- Butte City Location in California Butte City Butte City (the United States)
- Coordinates: 39°27′53″N 121°59′24″W﻿ / ﻿39.46472°N 121.99000°W
- Country: United States
- State: California
- County: Glenn
- Elevation: 89 ft (27 m)
- ZIP code: 95920
- Area codes: 530, 837

= Butte City, Glenn County, California =

Unincorporated community in California, United States

Butte City (formerly Butte) is an unincorporated community in Glenn County, California, United States. It is located on the east bank of the Sacramento River 11 mi south-east of Willows, at an elevation of 89 feet (27 m). Butte City has varied outdoor recreation opportunities including fishing and boating on the Sacramento River (serviced by the Butte City boat ramp) and also duck hunting seasonally. The area surrounding the town is primarily used for agriculture, including rice, walnuts, alfalfa, and corn.

==History==

The first post office at Butte City was established in 1883. A cemetery is located east of town where historical residents of the area are buried.

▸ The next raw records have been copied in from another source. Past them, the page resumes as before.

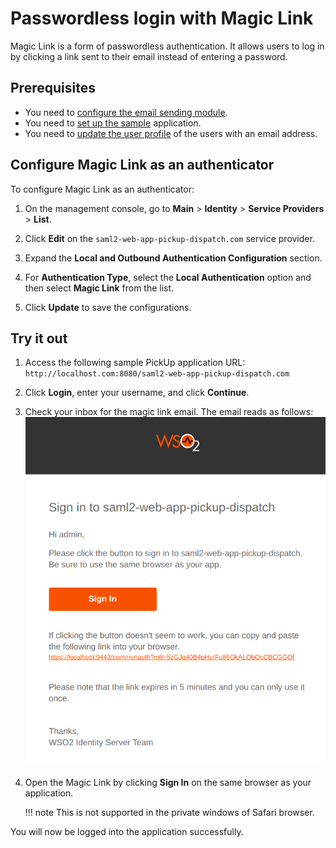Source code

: # Passwordless login with Magic Link

Magic Link is a form of passwordless authentication. It allows users to log in by clicking a link sent to their email instead of entering a password.

## Prerequisites
- You need to [configure the email sending module](../../../deploy/configure-email-sending).
- You need to [set up the sample]({{base_path}}/guides/adaptive-auth/adaptive-auth-overview/#set-up-the-sample) application.
- You need to [update the user profile]({{base_path}}/guides/identity-lifecycles/update-profile) of the users with an email address.

## Configure Magic Link as an authenticator

To configure Magic Link as an authenticator:

1. On the management console, go to **Main** > **Identity** > **Service Providers** > **List**.

2. Click **Edit** on the `saml2-web-app-pickup-dispatch.com` service provider.

3. Expand the **Local and Outbound Authentication Configuration** section.

4. For **Authentication Type**, select the **Local Authentication** option and then select **Magic Link** from the list.

5. Click **Update** to save the configurations.

## Try it out

1. Access the following sample PickUp application URL: `http://localhost.com:8080/saml2-web-app-pickup-dispatch.com`
2. Click **Login**, enter your username, and click **Continue**.
3. Check your inbox for the magic link email. The email reads as follows:
    ![Magic Link email](../../assets/img/guides/magic-link-email.png)
4. Open the Magic Link by clicking **Sign In** on the same browser as your application.
   
    !!! note
        This is not supported in the private windows of Safari browser.

You will now be logged into the application successfully.
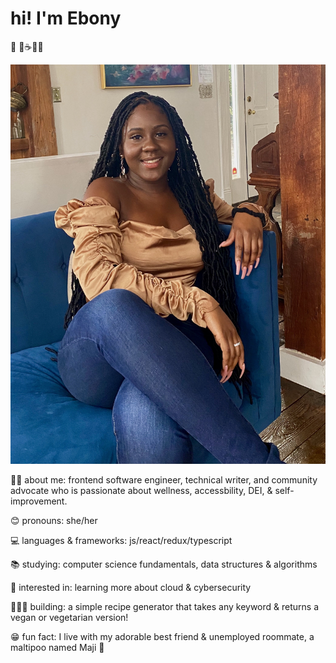 
# hi! I'm Ebony 
🤎 🌱☕👋🏿

![photo of Ebony smiling while sitting down on a blue chair wearing blue jeans and a golden-colored shirt](IMG_5567.jpg)


💅🏿 about me: frontend software engineer, technical writer, and community advocate who is passionate about wellness, accessbility, DEI, & self-improvement.

😊 pronouns: she/her

💻 languages & frameworks: js/react/redux/typescript

📚 studying: computer science fundamentals, data structures & algorithms

💭 interested in: learning more about cloud & cybersecurity

👩🏿‍💻 building: a simple recipe generator that takes any keyword & returns a vegan or vegetarian version! 

😁 fun fact: I live with my adorable best friend & unemployed roommate, a maltipoo named Maji 🐶
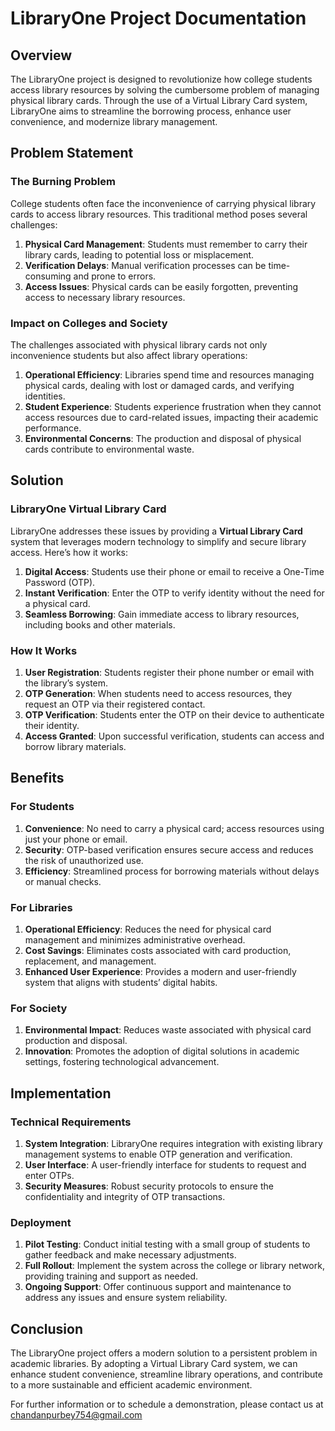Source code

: # LibraryOne Project Documentation

## Overview

The LibraryOne project is designed to revolutionize how college students access library resources by solving the cumbersome problem of managing physical library cards. Through the use of a Virtual Library Card system, LibraryOne aims to streamline the borrowing process, enhance user convenience, and modernize library management.

## Problem Statement

### The Burning Problem

College students often face the inconvenience of carrying physical library cards to access library resources. This traditional method poses several challenges:

1. **Physical Card Management**: Students must remember to carry their library cards, leading to potential loss or misplacement.
2. **Verification Delays**: Manual verification processes can be time-consuming and prone to errors.
3. **Access Issues**: Physical cards can be easily forgotten, preventing access to necessary library resources.

### Impact on Colleges and Society

The challenges associated with physical library cards not only inconvenience students but also affect library operations:

1. **Operational Efficiency**: Libraries spend time and resources managing physical cards, dealing with lost or damaged cards, and verifying identities.
2. **Student Experience**: Students experience frustration when they cannot access resources due to card-related issues, impacting their academic performance.
3. **Environmental Concerns**: The production and disposal of physical cards contribute to environmental waste.

## Solution

### LibraryOne Virtual Library Card

LibraryOne addresses these issues by providing a **Virtual Library Card** system that leverages modern technology to simplify and secure library access. Here’s how it works:

1. **Digital Access**: Students use their phone or email to receive a One-Time Password (OTP).
2. **Instant Verification**: Enter the OTP to verify identity without the need for a physical card.
3. **Seamless Borrowing**: Gain immediate access to library resources, including books and other materials.

### How It Works

1. **User Registration**: Students register their phone number or email with the library’s system.
2. **OTP Generation**: When students need to access resources, they request an OTP via their registered contact.
3. **OTP Verification**: Students enter the OTP on their device to authenticate their identity.
4. **Access Granted**: Upon successful verification, students can access and borrow library materials.

## Benefits

### For Students

1. **Convenience**: No need to carry a physical card; access resources using just your phone or email.
2. **Security**: OTP-based verification ensures secure access and reduces the risk of unauthorized use.
3. **Efficiency**: Streamlined process for borrowing materials without delays or manual checks.

### For Libraries

1. **Operational Efficiency**: Reduces the need for physical card management and minimizes administrative overhead.
2. **Cost Savings**: Eliminates costs associated with card production, replacement, and management.
3. **Enhanced User Experience**: Provides a modern and user-friendly system that aligns with students’ digital habits.

### For Society

1. **Environmental Impact**: Reduces waste associated with physical card production and disposal.
2. **Innovation**: Promotes the adoption of digital solutions in academic settings, fostering technological advancement.

## Implementation

### Technical Requirements

1. **System Integration**: LibraryOne requires integration with existing library management systems to enable OTP generation and verification.
2. **User Interface**: A user-friendly interface for students to request and enter OTPs.
3. **Security Measures**: Robust security protocols to ensure the confidentiality and integrity of OTP transactions.

### Deployment

1. **Pilot Testing**: Conduct initial testing with a small group of students to gather feedback and make necessary adjustments.
2. **Full Rollout**: Implement the system across the college or library network, providing training and support as needed.
3. **Ongoing Support**: Offer continuous support and maintenance to address any issues and ensure system reliability.

## Conclusion

The LibraryOne project offers a modern solution to a persistent problem in academic libraries. By adopting a Virtual Library Card system, we can enhance student convenience, streamline library operations, and contribute to a more sustainable and efficient academic environment.

For further information or to schedule a demonstration, please contact us at chandanpurbey754@gmail.com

In earlier times, the town had a restaurant, a store, and a bank, but these businesses have all closed. The town was once a major center for shipping of grain by barge on the Sacramento River, and hog and poultry ranching were also once significant economic activities. Butte City has been the site of a bridge crossing of the Sacramento River since the 1880s; a new bridge carrying California State Route 162 over the river is currently (2023) under construction and will be the fifth bridge at the site.